Frequently Asked Questions About Unsending Email in Outlook
Can you unsend an email in Outlook after it has been read?
Once a recipient has opened and read an email, it cannot be recalled or unsent. The Recall feature specifically fails for emails that have already been opened. Undo Send only works in the seconds immediately after you click Send, before the email is transmitted. If the email has been read, the only available option is to send a follow-up email acknowledging the error and providing the correct information. A prompt, clear correction is the most professional response in this situation.
How long do you have to unsend an email in Outlook?
With Undo Send in Outlook on the web, you have up to 10 seconds, depending on how you have configured the delay in your settings. With Delay Delivery in Outlook desktop, you have however long you set the delay rule to hold emails, typically two to five minutes, to cancel the email from your Outbox. With Recall, there is no fixed time limit, but every minute that passes increases the probability that the recipient has opened the email and the recall will fail. Act as quickly as possible regardless of which method you are using.
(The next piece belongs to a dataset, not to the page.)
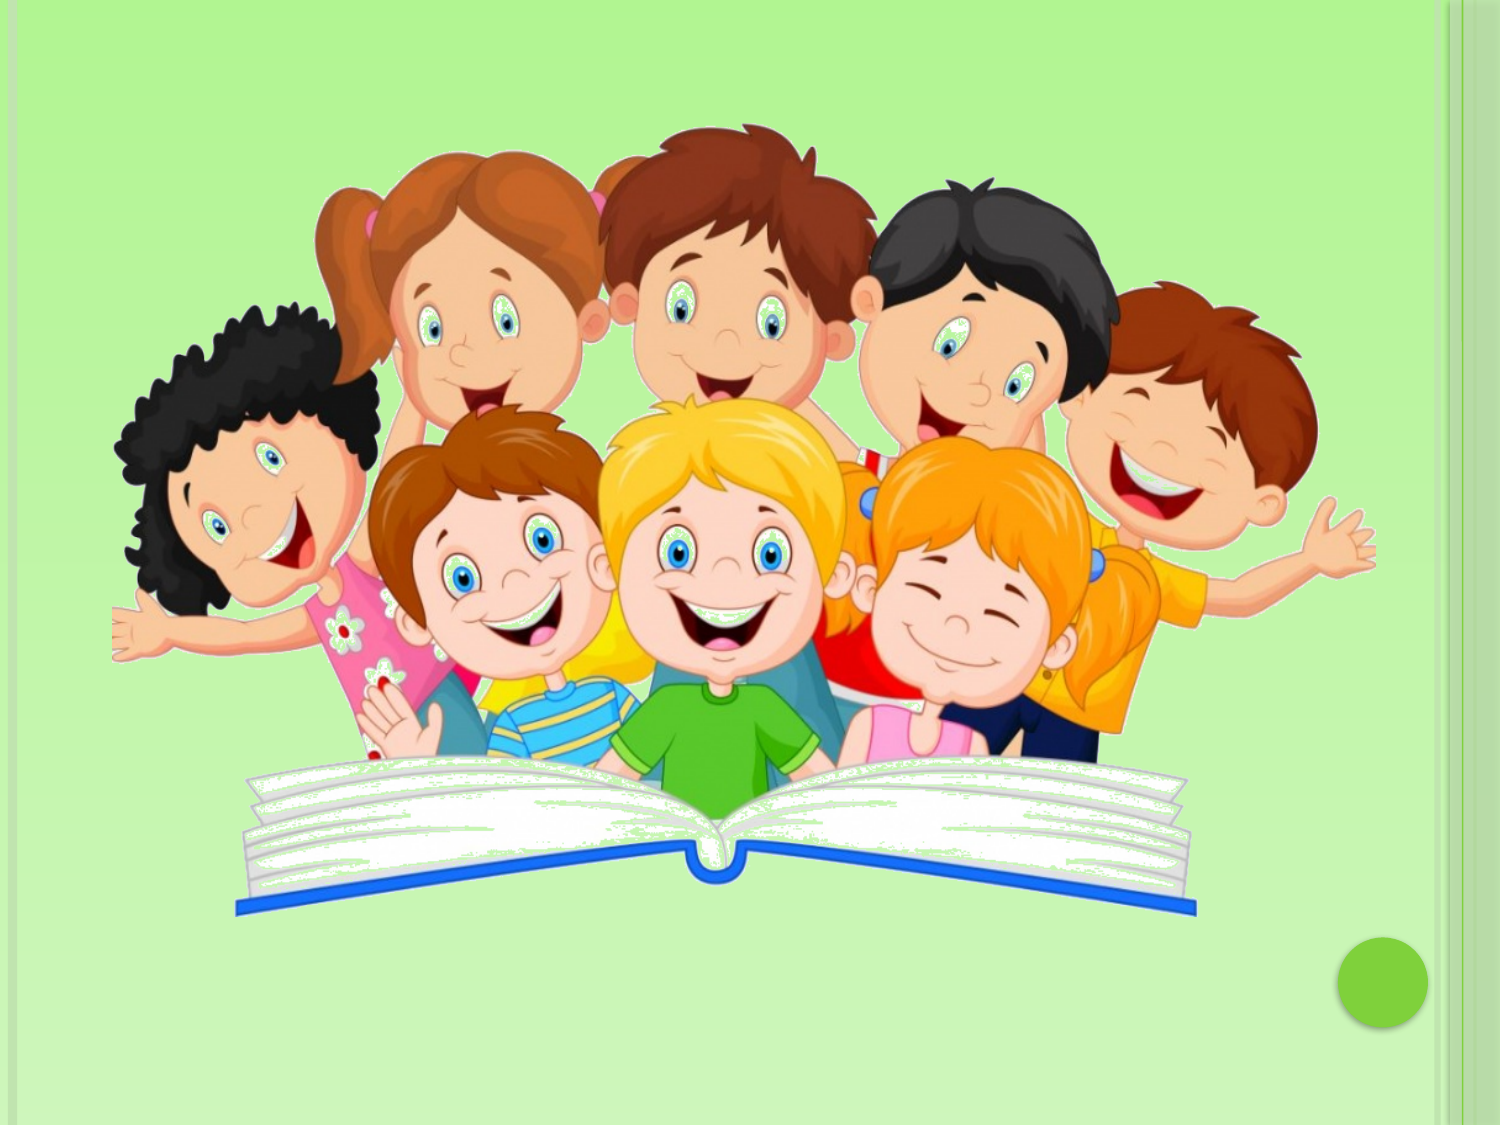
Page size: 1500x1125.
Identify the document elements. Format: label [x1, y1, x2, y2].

picture [111, 121, 1377, 917]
Why is Recall not showing up in my Outlook?
The most common reason the Recall option is missing is that your email account is connected to Outlook via IMAP or POP rather than through Microsoft Exchange or Microsoft 365. Recall is only available for Exchange and Microsoft 365 accounts. You can check your account type by going to File, then Account Settings in classic Outlook. If the account type shows IMAP or POP, recall is not available. The Recall option can also be missing if your organization’s administrator has disabled the feature, or if you are looking at the reading pane preview rather than opening the email in its own full window.
Does Outlook have an Undo Send button like Gmail?
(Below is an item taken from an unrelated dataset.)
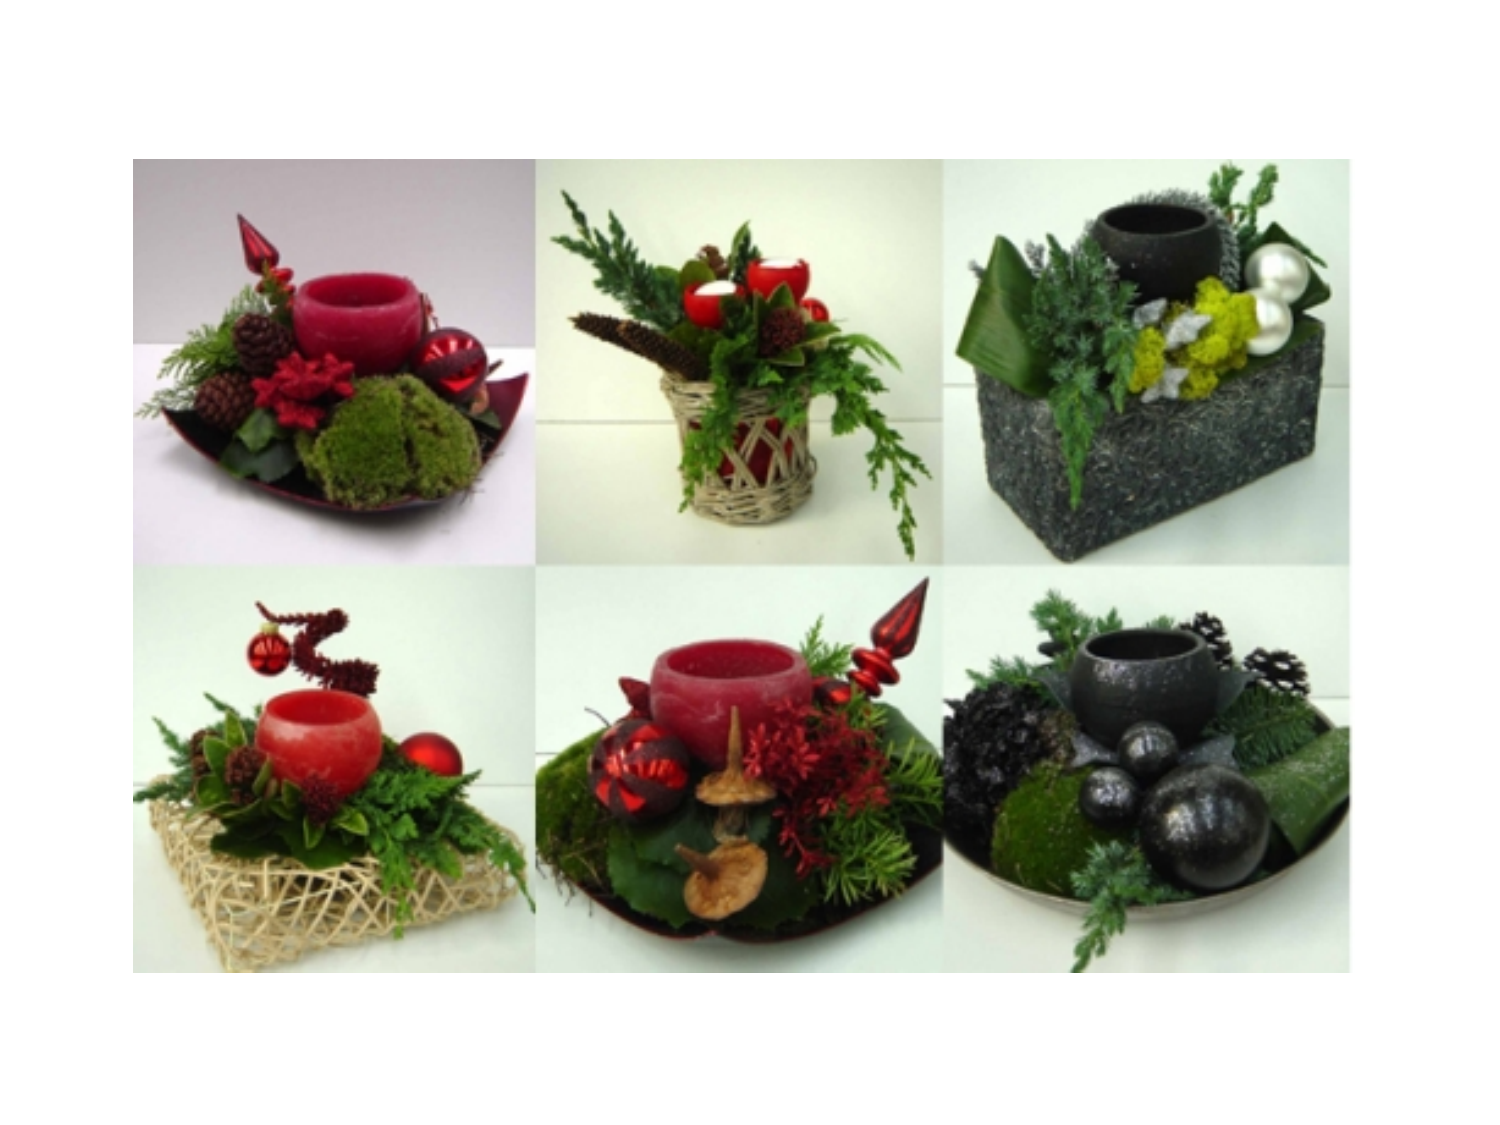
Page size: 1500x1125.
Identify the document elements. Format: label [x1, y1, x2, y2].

picture [133, 159, 1355, 974]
Outlook on the web and the Outlook mobile app both include an Undo Send feature that works similarly to Gmail’s. A notification bar appears briefly after you click Send with an Undo button that cancels the transmission if clicked in time. Classic Outlook desktop does not have this button natively, but you can replicate the same effect by setting a Delay Delivery rule that holds all outgoing email for a set number of minutes. New Outlook desktop, introduced in 2024, includes Undo Send functionality more directly. The web app version is the most flexible because you can configure the delay window up to 10 seconds in settings.
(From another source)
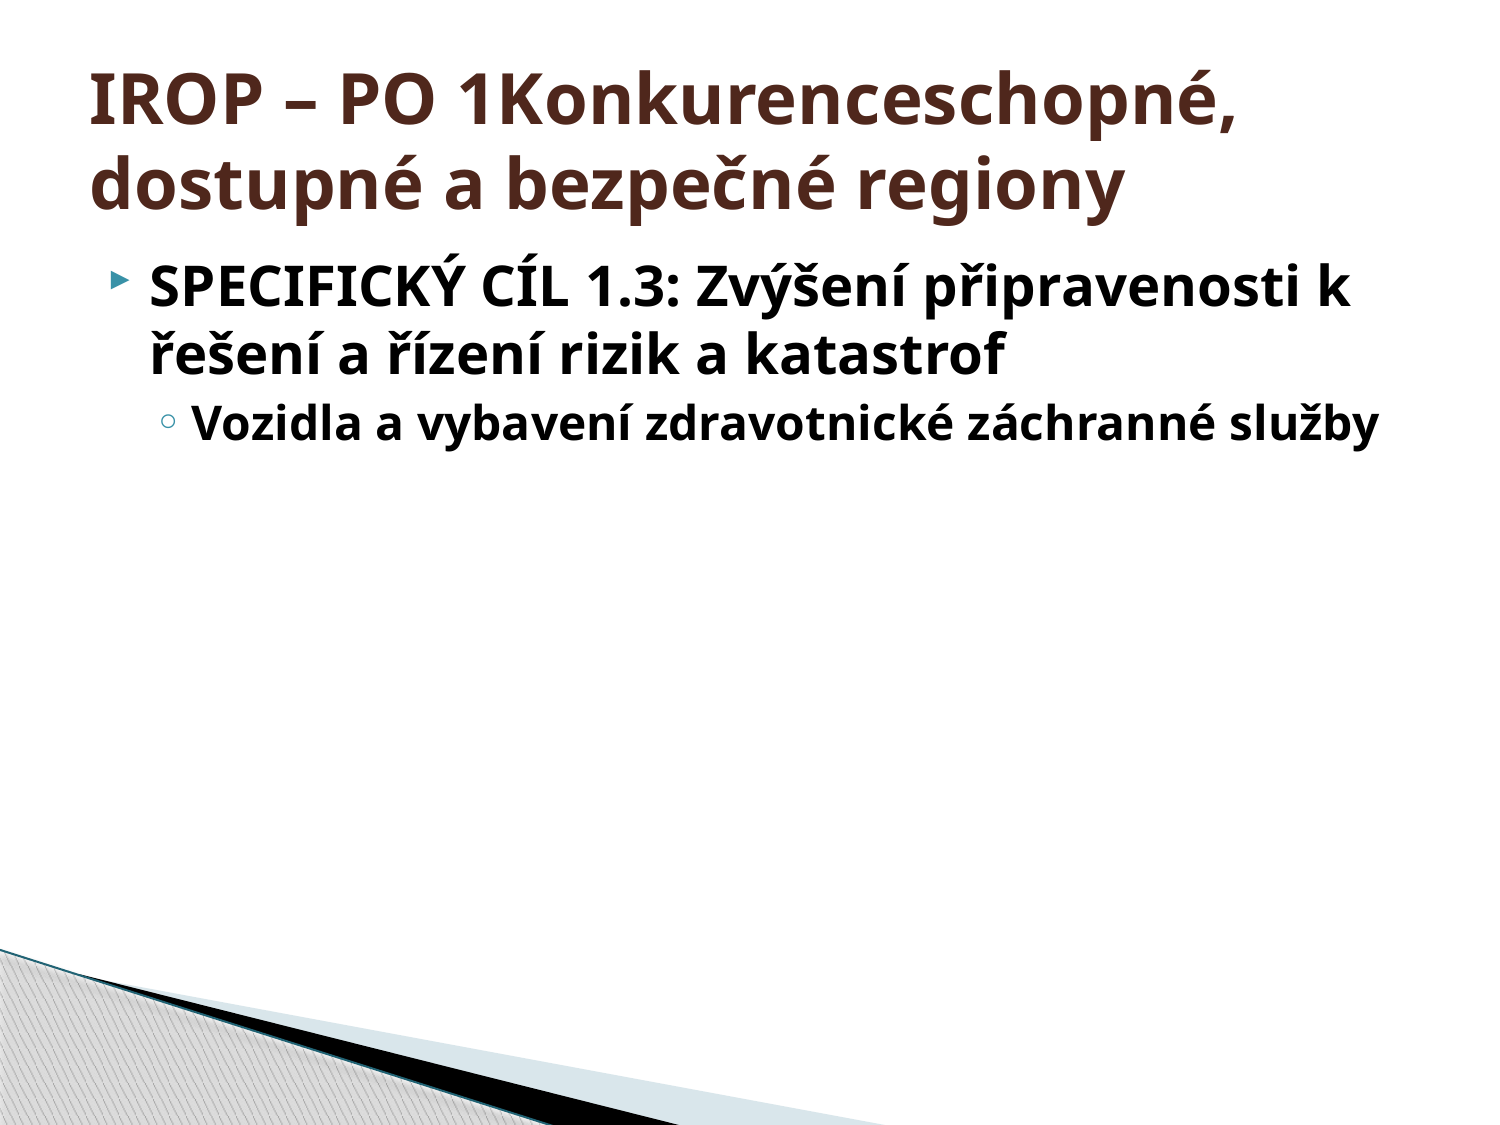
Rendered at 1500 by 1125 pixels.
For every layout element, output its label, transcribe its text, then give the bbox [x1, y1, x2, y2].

list SPECIFICKÝ CÍL 1.3: Zvýšení připravenosti k řešení a řízení rizik a katastrof Vozidla a vybavení zdravotnické záchranné služby [75, 243, 1425, 986]
title IROP – PO 1Konkurenceschopné, dostupné a bezpečné regiony [75, 45, 1425, 233]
What should I do if I send an email to the wrong person in Outlook?
First, check whether the Undo Send banner is still on screen and click it immediately if so. If the email has already been sent, assess whether recall has a realistic chance of succeeding. If the recipient uses Microsoft 365 or Exchange and the email was sent very recently, initiate a recall through Sent Items and enable recall notifications. If the recipient uses Gmail or another non-Microsoft provider, skip recall and send a direct follow-up email immediately. Keep the follow-up brief and professional: acknowledge that the previous email was sent in error, confirm who the intended recipient was if relevant, and ask them to disregard the original. Most recipients handle these situations graciously when the follow-up is prompt and clear.
How to Write an Email?
Writing an email starts with a clear subject line, followed by a polite greeting. In the body, explain your message briefly and clearly, then end with a professional closing and your name. Keep the tone respectful and the content concise.